1. A primer combination for fishing NS1 gene in duck tembusu virus is characterized by comprising a primer I and a primer II, wherein the primer I is a primer with a nucleotide sequence shown as SEQ ID NO: 1; the second primer has a nucleotide sequence shown as SEQ ID NO: 2.

2. A method for constructing a cell line stably expressing a duck Tembusu virus NS1 protein, which comprises the following steps:

(1) constructing a recombinant plasmid using the primer combination of claim 1;

3. The method of constructing as claimed in claim 2, wherein step (1) comprises:

(1.1) performing PCR amplification of the NS1 gene using the primer combination of claim 1 or claim 2;

(1.2) carrying out homologous recombination on the PCR amplification product and a PSE5519 vector obtained by enzyme digestion, and converting the PCR amplification product into DH5 alpha competent bacteria;

4. The method of claim 3, wherein in step (1.2), the PMT406 vector is digested with BamHI-HF and XhoI, and 8537bp vector fragment is recovered to obtain the PSE5519 vector.

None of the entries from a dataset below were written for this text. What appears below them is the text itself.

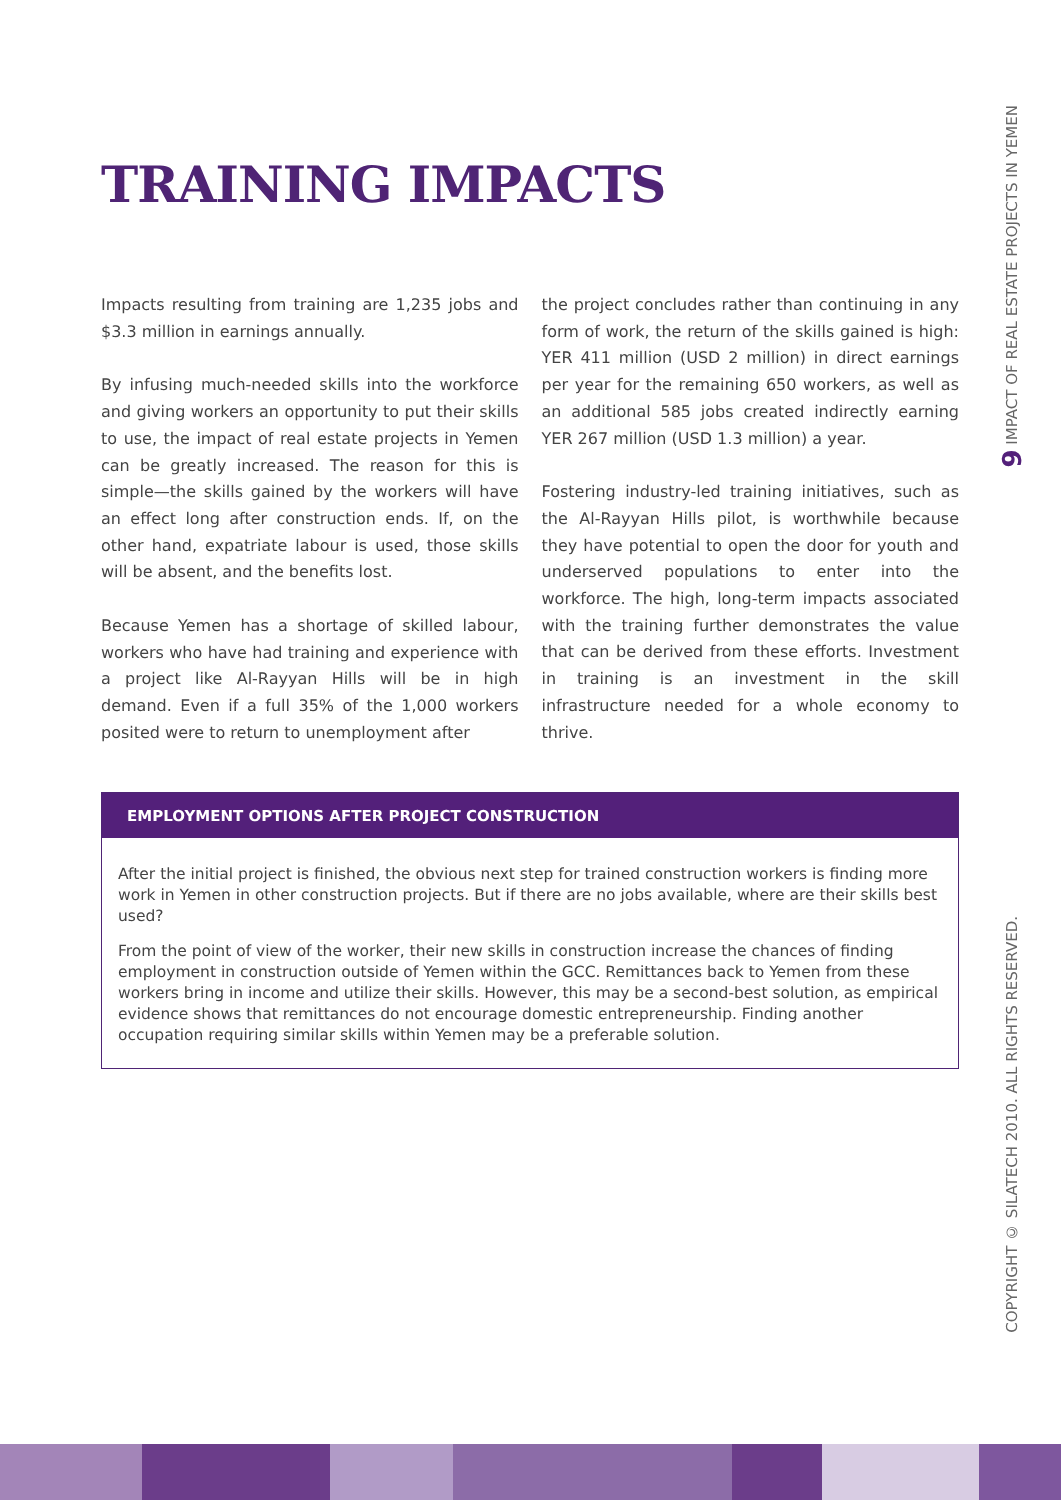9 IMPACT OF REAL ESTATE PROJECTS IN YEMEN
COPYRIGHT © SILATECH 2010. ALL RIGHTS RESERVED.
TRAINING IMPACTS
Impacts resulting from training are 1,235 jobs and $3.3 million in earnings annually.
By infusing much-needed skills into the workforce and giving workers an opportunity to put their skills to use, the impact of real estate projects in Yemen can be greatly increased. The reason for this is simple—the skills gained by the workers will have an effect long after construction ends. If, on the other hand, expatriate labour is used, those skills will be absent, and the benefits lost.
Because Yemen has a shortage of skilled labour, workers who have had training and experience with a project like Al-Rayyan Hills will be in high demand. Even if a full 35% of the 1,000 workers posited were to return to unemployment after
the project concludes rather than continuing in any form of work, the return of the skills gained is high: YER 411 million (USD 2 million) in direct earnings per year for the remaining 650 workers, as well as an additional 585 jobs created indirectly earning YER 267 million (USD 1.3 million) a year.
Fostering industry-led training initiatives, such as the Al-Rayyan Hills pilot, is worthwhile because they have potential to open the door for youth and underserved populations to enter into the workforce. The high, long-term impacts associated with the training further demonstrates the value that can be derived from these efforts. Investment in training is an investment in the skill infrastructure needed for a whole economy to thrive.
EMPLOYMENT OPTIONS AFTER PROJECT CONSTRUCTION
After the initial project is finished, the obvious next step for trained construction workers is finding more work in Yemen in other construction projects. But if there are no jobs available, where are their skills best used?
From the point of view of the worker, their new skills in construction increase the chances of finding employment in construction outside of Yemen within the GCC. Remittances back to Yemen from these workers bring in income and utilize their skills. However, this may be a second-best solution, as empirical evidence shows that remittances do not encourage domestic entrepreneurship. Finding another occupation requiring similar skills within Yemen may be a preferable solution.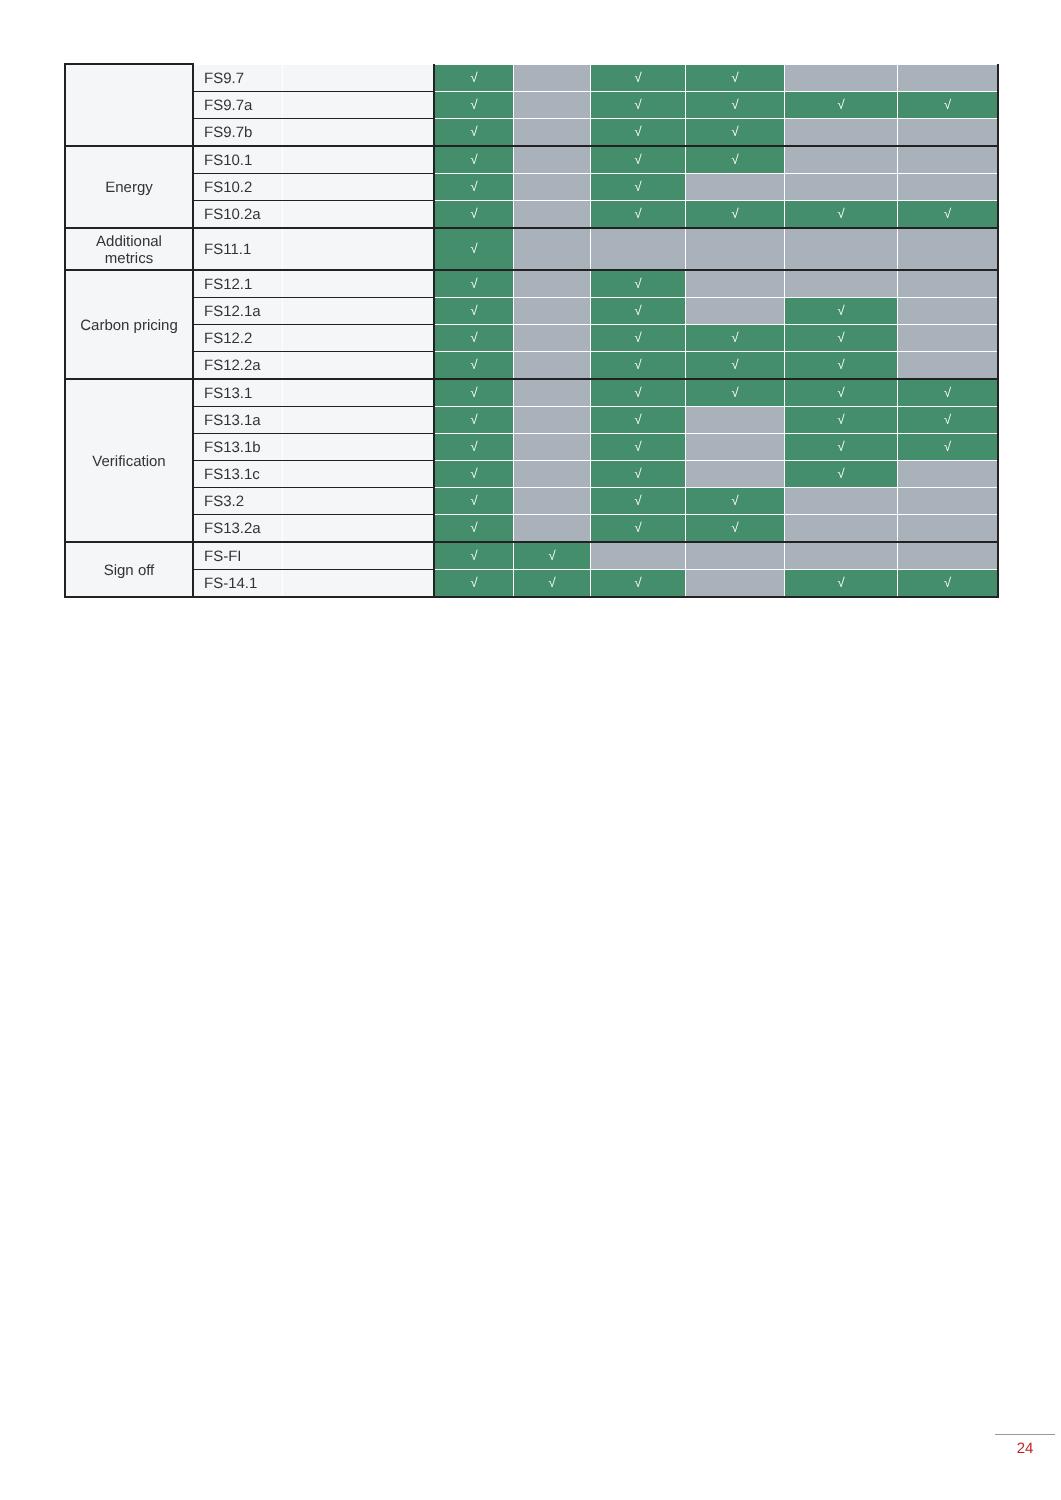| | FS9.7 | | √ | | √ | √ | | |
| | FS9.7a | | √ | | √ | √ | √ | √ |
| | FS9.7b | | √ | | √ | √ | | |
| Energy | FS10.1 | | √ | | √ | √ | | |
| | FS10.2 | | √ | | √ | | | |
| | FS10.2a | | √ | | √ | √ | √ | √ |
| Additional metrics | FS11.1 | | √ | | | | | |
| Carbon pricing | FS12.1 | | √ | | √ | | | |
| | FS12.1a | | √ | | √ | | √ | |
| | FS12.2 | | √ | | √ | √ | √ | |
| | FS12.2a | | √ | | √ | √ | √ | |
| Verification | FS13.1 | | √ | | √ | √ | √ | √ |
| | FS13.1a | | √ | | √ | | √ | √ |
| | FS13.1b | | √ | | √ | | √ | √ |
| | FS13.1c | | √ | | √ | | √ | |
| | FS3.2 | | √ | | √ | √ | | |
| | FS13.2a | | √ | | √ | √ | | |
| Sign off | FS-FI | | √ | √ | | | | |
| | FS-14.1 | | √ | √ | √ | | √ | √ |
24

5. The method of claim 2, wherein in the step (2), the cell is a BHK-21 cell.

6. The method of claim 2, wherein in step (3), the lentiviral packaging plasmids are a pCMV-dR8.9 plasmid and a pCMV-VSV-G plasmid.

7. The method of claim 2, wherein in the step (4), the host cell is a BHK-21 cell.

8. Plasmid, characterized in that it is a PSE5519-NS1 recombinant plasmid as claimed in claim 3.

9. A packaged plasmid comprising the PSE5519-NS1 recombinant plasmid of claim 3 and the pCMV-dr8.9 plasmid, pCMV-VSV-G plasmid of claim 6.

10. The use of a cell subline constructed by the method according to claim 2 in any one of the following (1) to (3):

(1) preparing and/or screening a medicine for treating duck tembusu virus;

(2) preparing a vaccine for preventing duck tembusu virus;

(3) a kit for detecting duck tembusu virus.